• What is expected:
Copy out every one of the following lines word for word, without changing anything.
*** Opening of Data section ***
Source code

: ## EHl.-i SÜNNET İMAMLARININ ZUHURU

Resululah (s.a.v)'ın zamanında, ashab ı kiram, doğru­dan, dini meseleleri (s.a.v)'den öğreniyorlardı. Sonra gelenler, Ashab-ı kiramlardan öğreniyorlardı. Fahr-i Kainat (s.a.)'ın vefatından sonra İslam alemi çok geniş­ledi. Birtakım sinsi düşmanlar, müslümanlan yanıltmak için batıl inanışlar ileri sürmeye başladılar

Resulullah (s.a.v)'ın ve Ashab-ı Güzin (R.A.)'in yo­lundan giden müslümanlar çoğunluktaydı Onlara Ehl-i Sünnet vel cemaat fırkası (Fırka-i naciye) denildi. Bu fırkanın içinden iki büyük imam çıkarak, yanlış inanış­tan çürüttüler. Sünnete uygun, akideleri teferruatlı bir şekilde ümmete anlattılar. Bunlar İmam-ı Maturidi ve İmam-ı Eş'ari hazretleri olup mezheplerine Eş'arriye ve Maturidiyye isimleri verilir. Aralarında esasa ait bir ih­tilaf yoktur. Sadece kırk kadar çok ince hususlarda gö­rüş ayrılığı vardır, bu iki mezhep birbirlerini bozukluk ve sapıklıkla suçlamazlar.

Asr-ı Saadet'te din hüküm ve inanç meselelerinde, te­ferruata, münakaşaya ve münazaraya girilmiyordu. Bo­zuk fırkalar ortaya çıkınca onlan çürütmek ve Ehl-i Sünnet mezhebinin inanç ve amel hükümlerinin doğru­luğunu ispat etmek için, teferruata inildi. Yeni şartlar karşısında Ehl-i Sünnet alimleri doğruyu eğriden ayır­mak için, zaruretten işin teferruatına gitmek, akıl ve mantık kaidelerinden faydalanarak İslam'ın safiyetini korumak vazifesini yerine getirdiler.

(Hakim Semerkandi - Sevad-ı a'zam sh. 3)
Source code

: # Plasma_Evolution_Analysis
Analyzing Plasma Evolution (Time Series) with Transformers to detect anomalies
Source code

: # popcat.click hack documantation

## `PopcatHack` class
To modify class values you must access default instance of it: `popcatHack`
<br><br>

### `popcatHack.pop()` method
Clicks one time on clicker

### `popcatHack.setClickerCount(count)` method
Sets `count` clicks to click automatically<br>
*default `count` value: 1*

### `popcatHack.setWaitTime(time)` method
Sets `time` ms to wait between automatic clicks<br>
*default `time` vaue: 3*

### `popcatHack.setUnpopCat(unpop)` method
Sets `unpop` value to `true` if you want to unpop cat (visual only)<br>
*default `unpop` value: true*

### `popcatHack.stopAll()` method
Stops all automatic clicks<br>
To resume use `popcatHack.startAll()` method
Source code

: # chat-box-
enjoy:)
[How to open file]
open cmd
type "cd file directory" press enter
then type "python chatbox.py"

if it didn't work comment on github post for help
*** Close of Data section ***
• Problem solution:
Source code

: ## EHl.-i SÜNNET İMAMLARININ ZUHURU

Resululah (s.a.v)'ın zamanında, ashab ı kiram, doğru­dan, dini meseleleri (s.a.v)'den öğreniyorlardı. Sonra gelenler, Ashab-ı kiramlardan öğreniyorlardı. Fahr-i Kainat (s.a.)'ın vefatından sonra İslam alemi çok geniş­ledi. Birtakım sinsi düşmanlar, müslümanlan yanıltmak için batıl inanışlar ileri sürmeye başladılar

Resulullah (s.a.v)'ın ve Ashab-ı Güzin (R.A.)'in yo­lundan giden müslümanlar çoğunluktaydı Onlara Ehl-i Sünnet vel cemaat fırkası (Fırka-i naciye) denildi. Bu fırkanın içinden iki büyük imam çıkarak, yanlış inanış­tan çürüttüler. Sünnete uygun, akideleri teferruatlı bir şekilde ümmete anlattılar. Bunlar İmam-ı Maturidi ve İmam-ı Eş'ari hazretleri olup mezheplerine Eş'arriye ve Maturidiyye isimleri verilir. Aralarında esasa ait bir ih­tilaf yoktur. Sadece kırk kadar çok ince hususlarda gö­rüş ayrılığı vardır, bu iki mezhep birbirlerini bozukluk ve sapıklıkla suçlamazlar.

Asr-ı Saadet'te din hüküm ve inanç meselelerinde, te­ferruata, münakaşaya ve münazaraya girilmiyordu. Bo­zuk fırkalar ortaya çıkınca onlan çürütmek ve Ehl-i Sünnet mezhebinin inanç ve amel hükümlerinin doğru­luğunu ispat etmek için, teferruata inildi. Yeni şartlar karşısında Ehl-i Sünnet alimleri doğruyu eğriden ayır­mak için, zaruretten işin teferruatına gitmek, akıl ve mantık kaidelerinden faydalanarak İslam'ın safiyetini korumak vazifesini yerine getirdiler.

(Hakim Semerkandi - Sevad-ı a'zam sh. 3)
Source code

: # Plasma_Evolution_Analysis
Analyzing Plasma Evolution (Time Series) with Transformers to detect anomalies
Source code

: # popcat.click hack documantation

## `PopcatHack` class
To modify class values you must access default instance of it: `popcatHack`
<br><br>

### `popcatHack.pop()` method
Clicks one time on clicker

### `popcatHack.setClickerCount(count)` method
Sets `count` clicks to click automatically<br>
*default `count` value: 1*

### `popcatHack.setWaitTime(time)` method
Sets `time` ms to wait between automatic clicks<br>
*default `time` vaue: 3*

### `popcatHack.setUnpopCat(unpop)` method
Sets `unpop` value to `true` if you want to unpop cat (visual only)<br>
*default `unpop` value: true*

### `popcatHack.stopAll()` method
Stops all automatic clicks<br>
To resume use `popcatHack.startAll()` method
Source code

: # chat-box-
enjoy:)
[How to open file]
open cmd
type "cd file directory" press enter
then type "python chatbox.py"

if it didn't work comment on github post for help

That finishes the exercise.